Business leaders across the world have woken up to the power of OKRs – Objectives and Key Results. At Auxin OKR, we have seen a sharp rise in enquiries from businesses seeking advice about OKRs since John Doerr launched his book, Measure What Matters in 2017.
In his book, Doerr refers extensively to another three-letter acronym, which has generated less attention but is equally important. CFRs – Conversations, Feedback and Recognition.
It is the conversations that OKRs stimulate that make them transformative. Couple this with honest feedback and authentic recognition of tasks people are accomplishing daily, and CFRs become the key to unlocking the power of OKRs.
If you’ve read Work Rules by Laszlo Bock (Ex Senior Vice President of People Operations at Google), you will recall he talks about how OKRs impacted the HR department during his time at Google. It seems every business guru needs to coin their own three-letter acronym, and Lazlo is no exception. He talks passionately in the book about MTV or Mission, Transparency, Voice.
MTV shapes how Googlers interact with OKRs within the company.

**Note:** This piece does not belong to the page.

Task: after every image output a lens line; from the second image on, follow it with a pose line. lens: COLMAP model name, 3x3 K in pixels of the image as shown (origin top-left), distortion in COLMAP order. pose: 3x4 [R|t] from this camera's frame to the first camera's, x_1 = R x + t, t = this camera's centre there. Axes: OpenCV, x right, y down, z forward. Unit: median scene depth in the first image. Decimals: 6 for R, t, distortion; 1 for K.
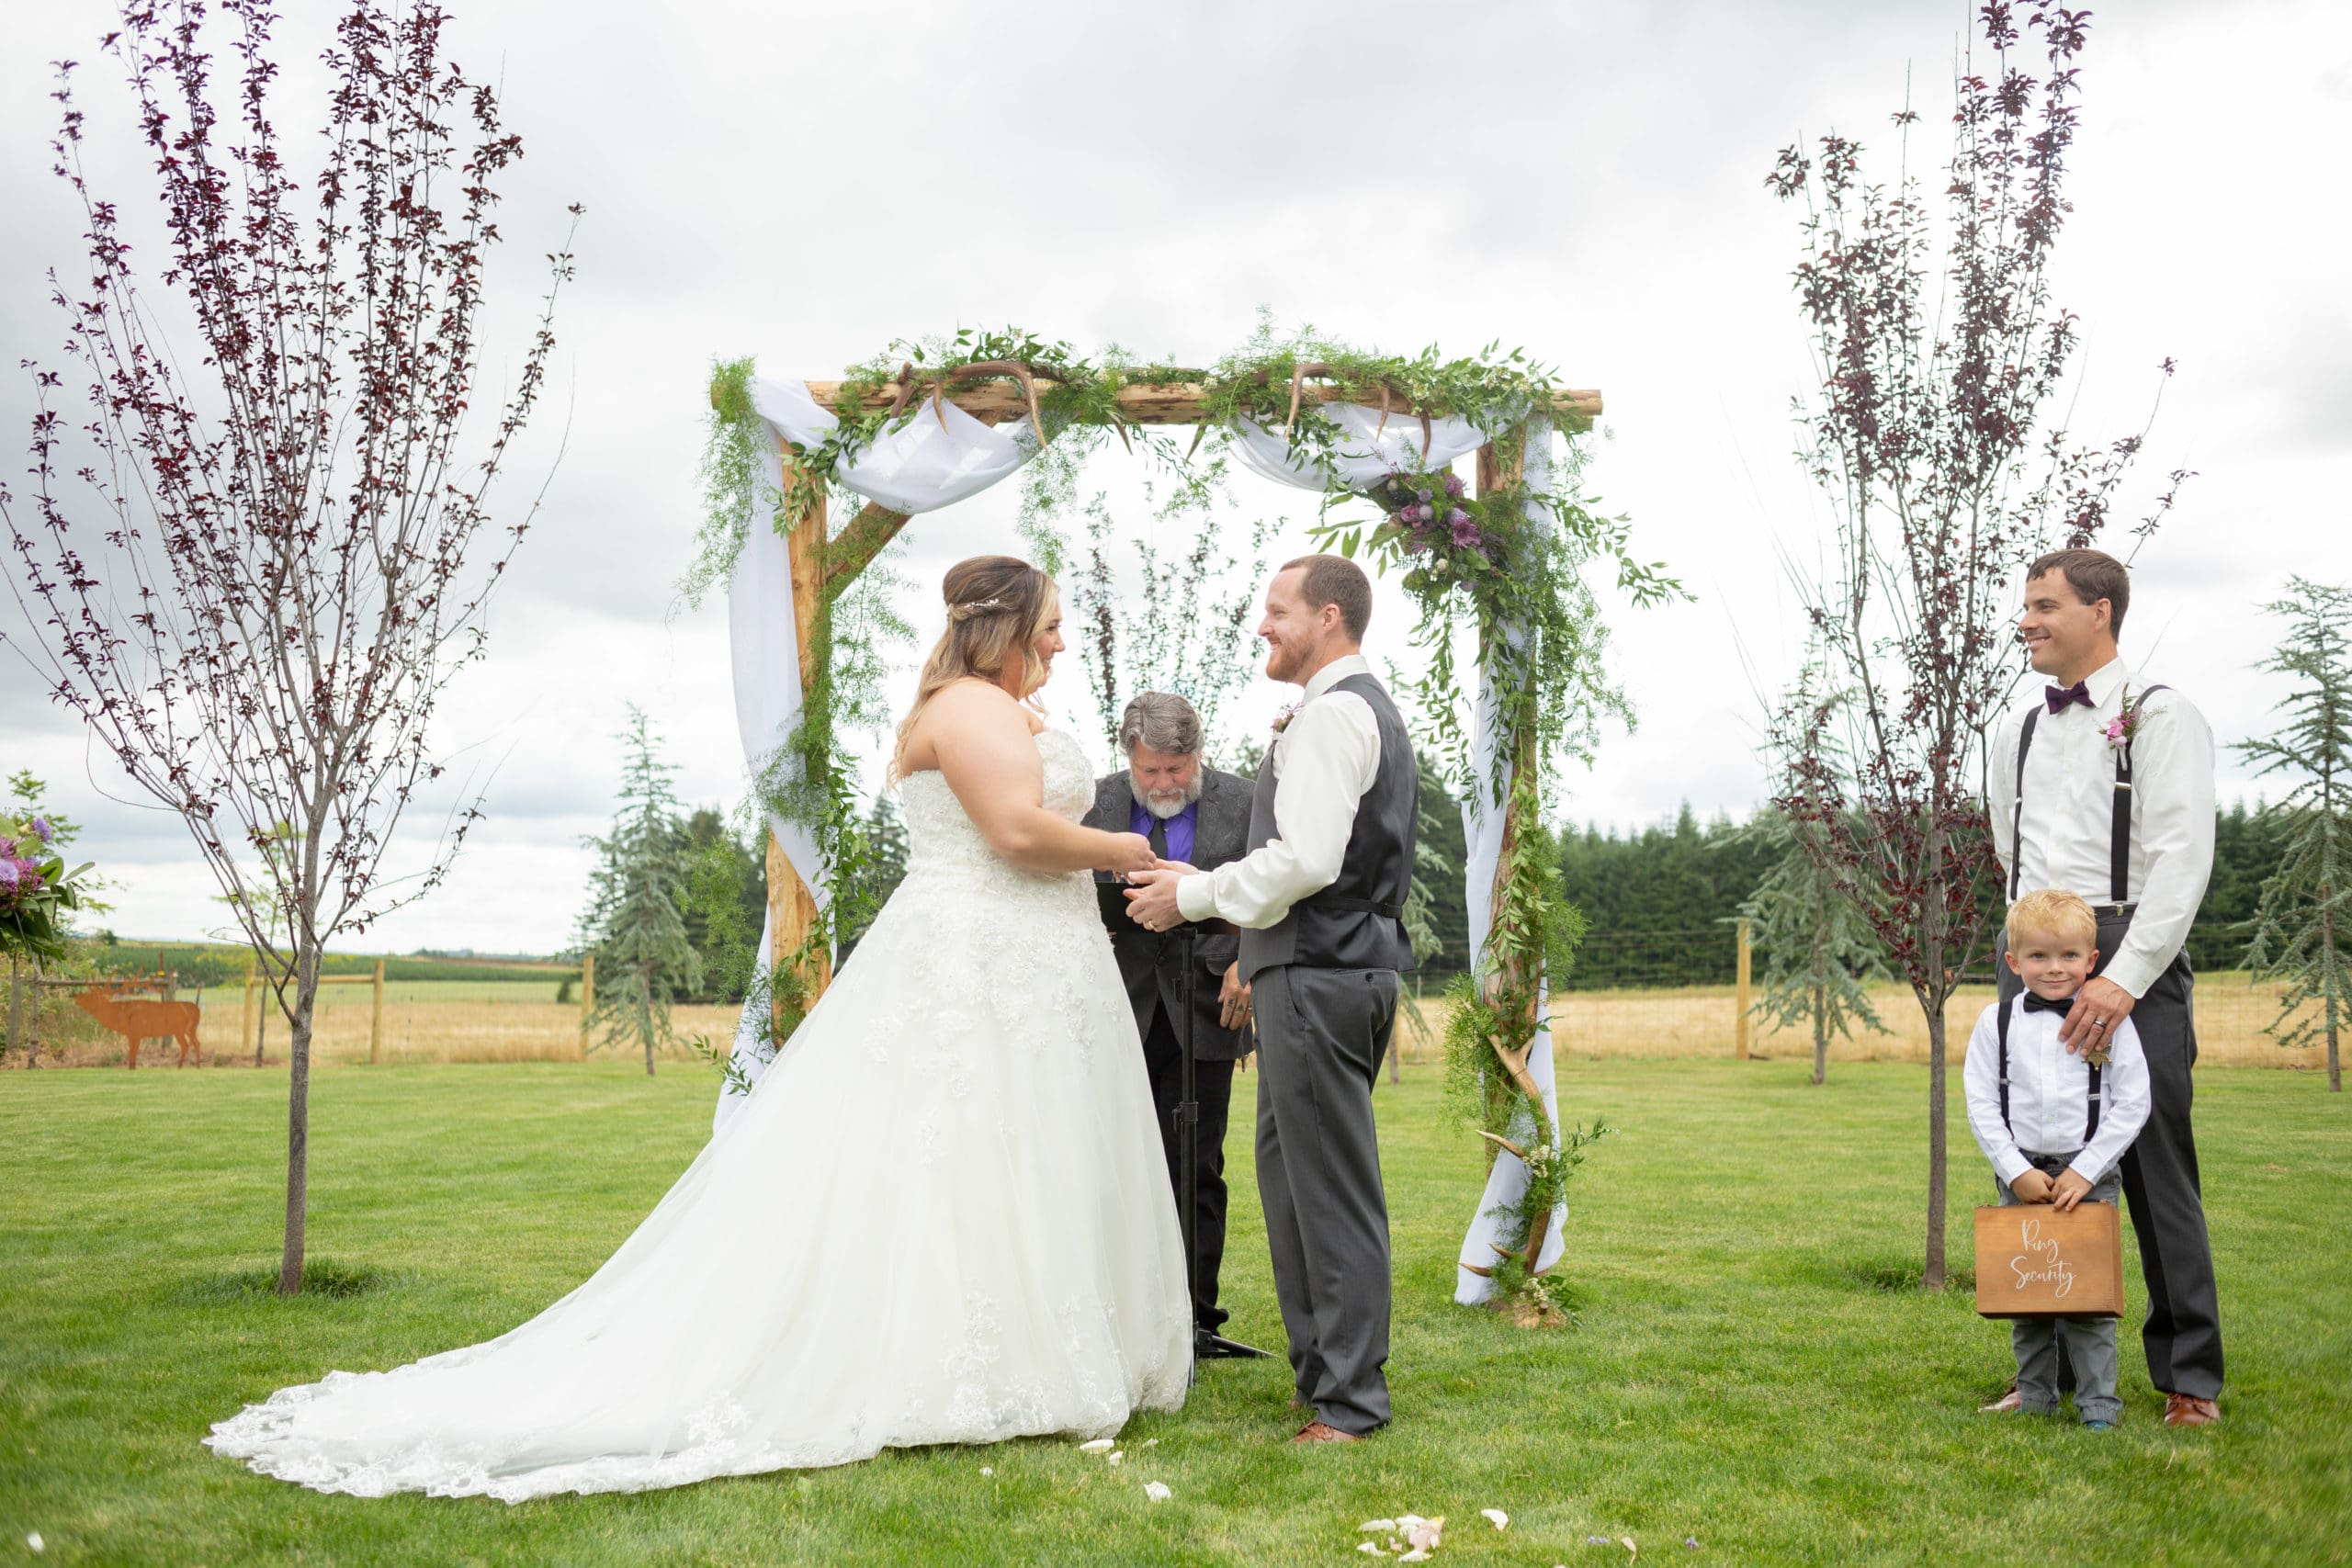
lens RADIAL K [[2406.1, 0, 1186.7], [0, 2406.1, 764.3], [0, 0, 1]] dist [-0.080614, 0.125194]
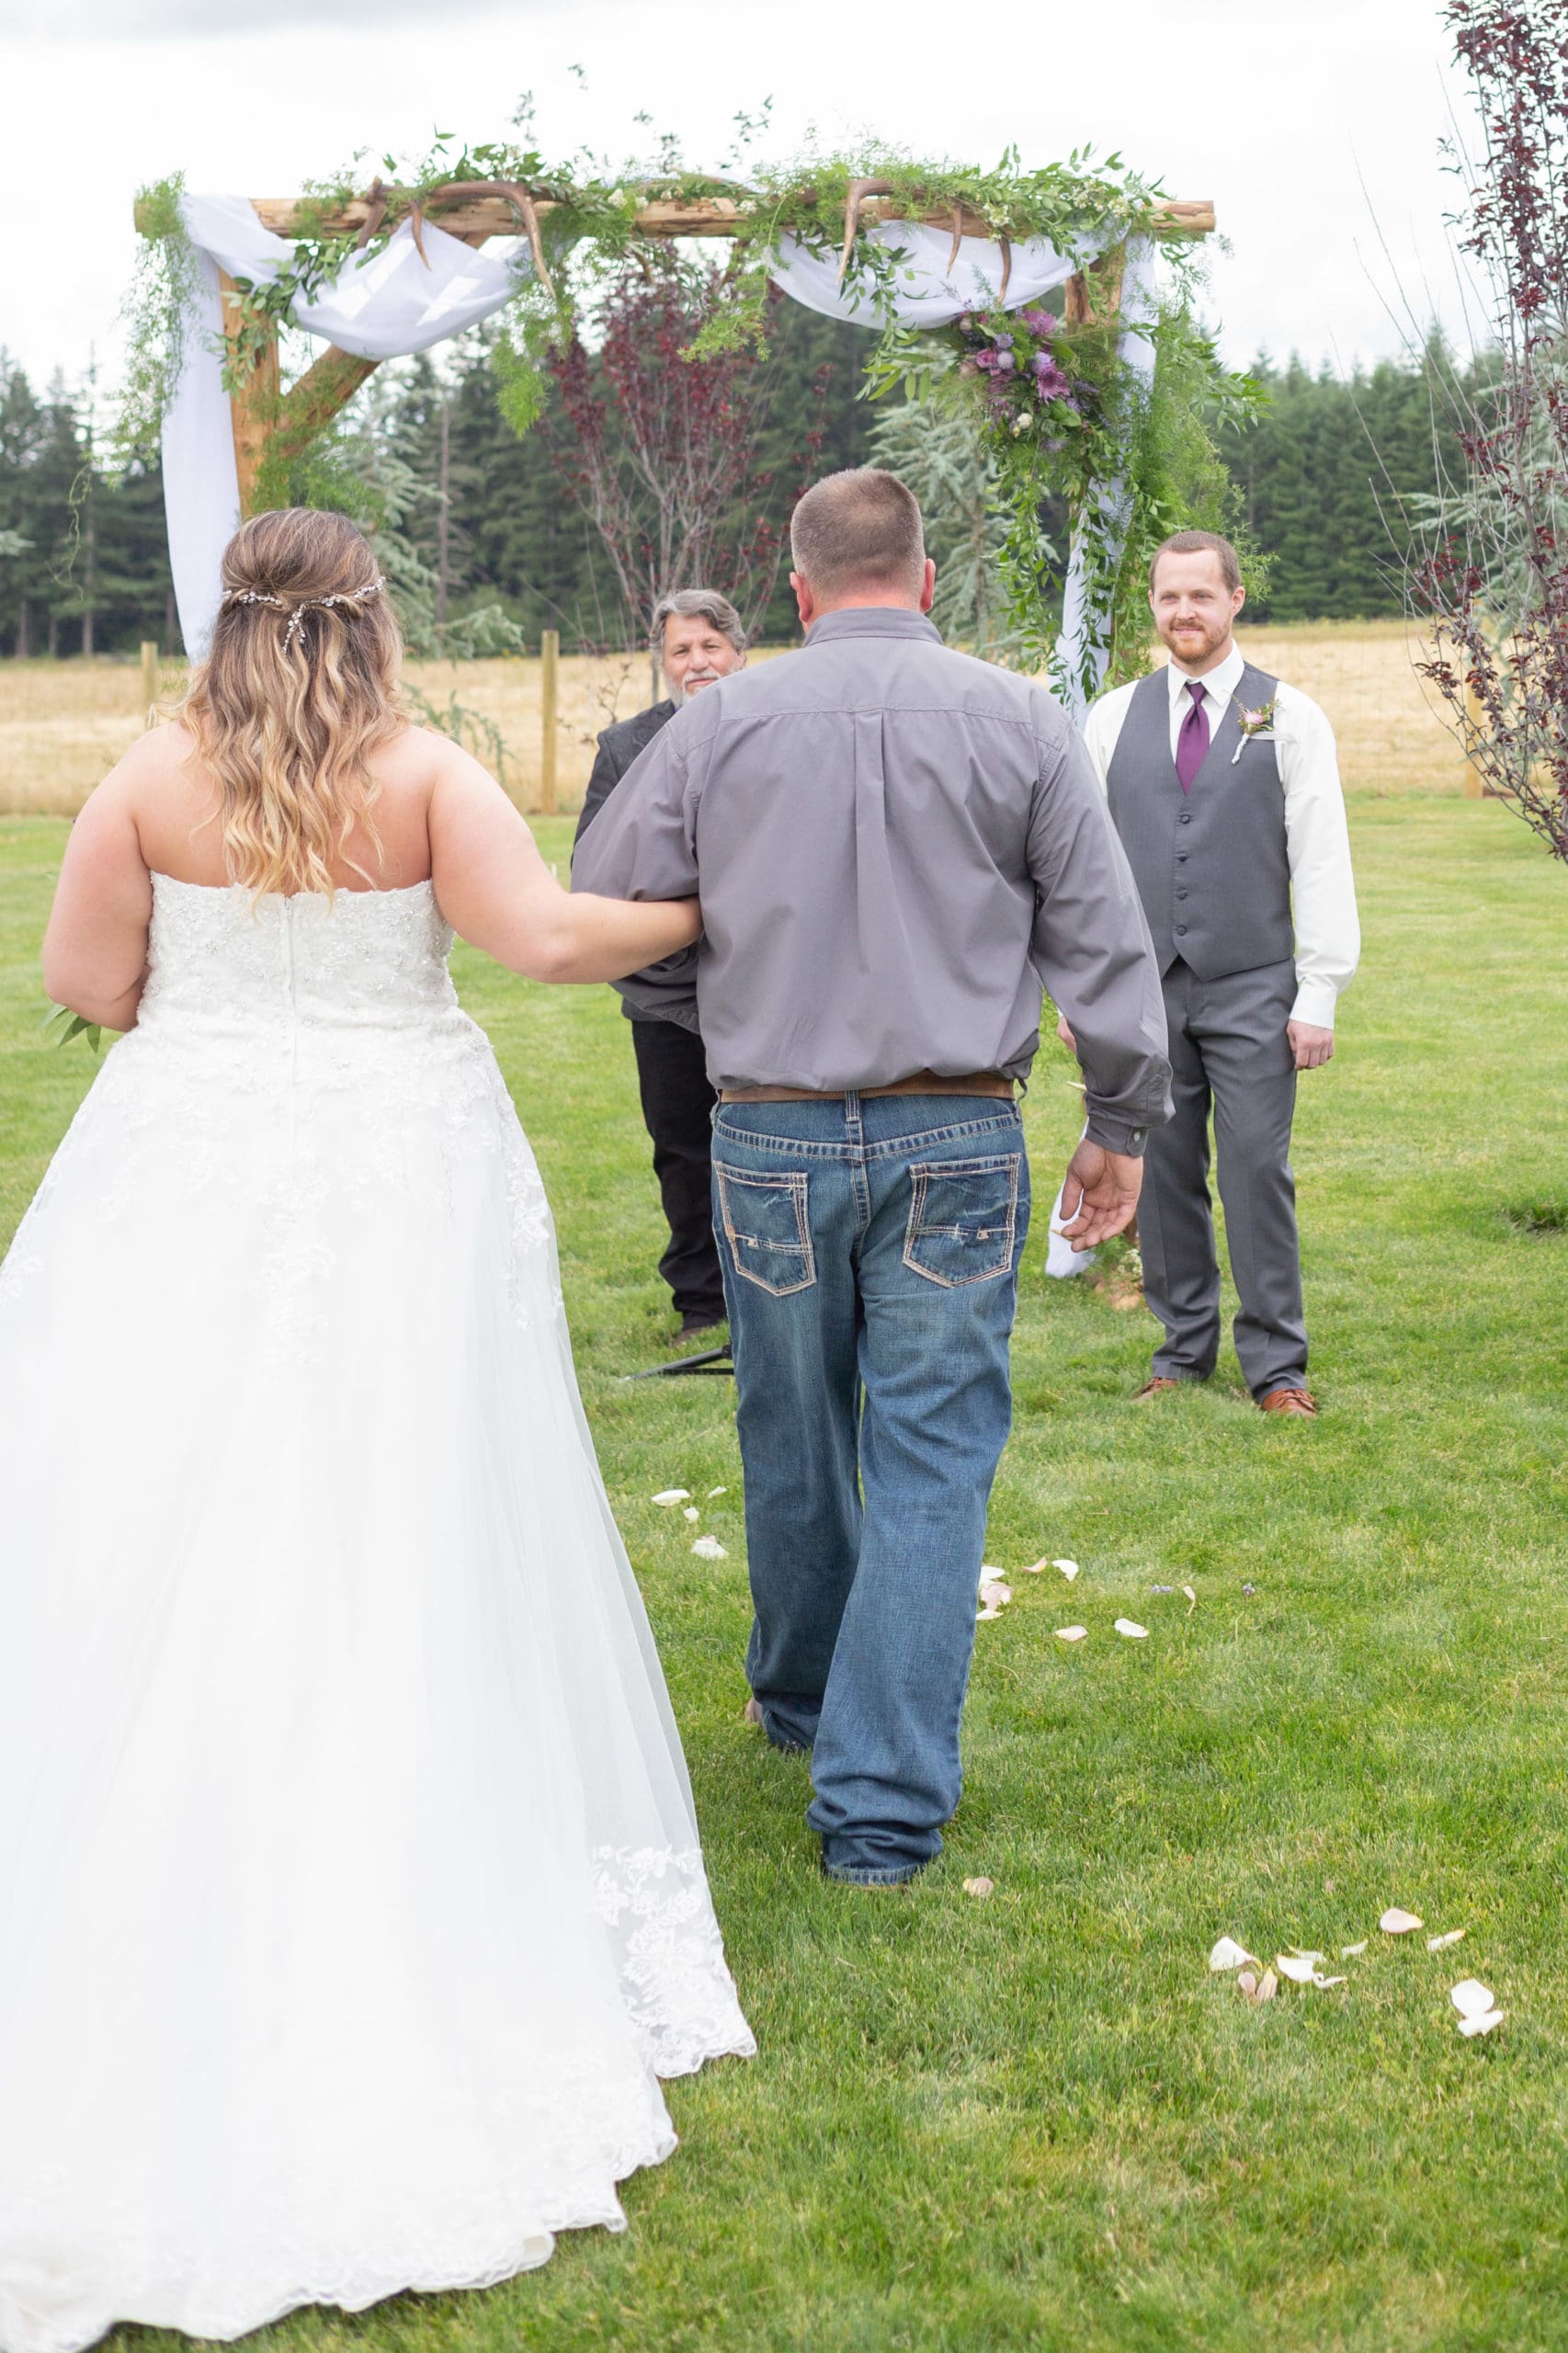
lens RADIAL K [[3712.8, 0, 1186.1], [0, 3712.8, 640.8], [0, 0, 1]] dist [-0.056894, 0.016550]
pose [[0.990582, -0.017025, 0.135855, -0.016609], [0.002971, 0.994678, 0.102992, -0.139321], [-0.136886, -0.101618, 0.985361, -0.304439]]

Understanding the mission, seeing how every department connects through transparent communications empowers people to voice their concerns and ideas. This open approach to managing people was vital to OKR success within the search giant.
Continuous review
Annual appraisals will gradually become less important as more and more companies shift to providing feedback continuously, creating a perfect environment in which to embed OKRs. It also reduces the temptation for employees to game the system by putting in a bigger effort one quarter before appraisal time. This behaviour is somewhat inevitable if reviews are directly connected to compensation.
Instead of administering and facilitating staff appraisals, the human resources teams of tomorrow face different challenges. They will need to develop internal training programmes and create their Conversations, Feedback and Recognition guidelines and best practice documents alongside their OKR knowledge base.
What might this involve? Well, it could include training staff to deliver constructive criticism or guidance on how to communicate meaningful praise. All skills progressive human resource professionals are becoming increasingly familiar with.
Achieving ambitious strategic goals
OKRs are a great way to introduce agile management practices into any organisation that wants to achieve ambitious strategic goals in today’s knowledge-based economy. Still, you need engaged and motivated individuals to make it happen.
CFRs encourage people to think about how the work they do, impacts the success of others. An OKR culture comes from people talking to one another and buying into the organisation’s overall vision. Google equate it to behaving like a founder.
OKRs empower people to act with autonomy while ensuring their actions align with the business’s strategic direction.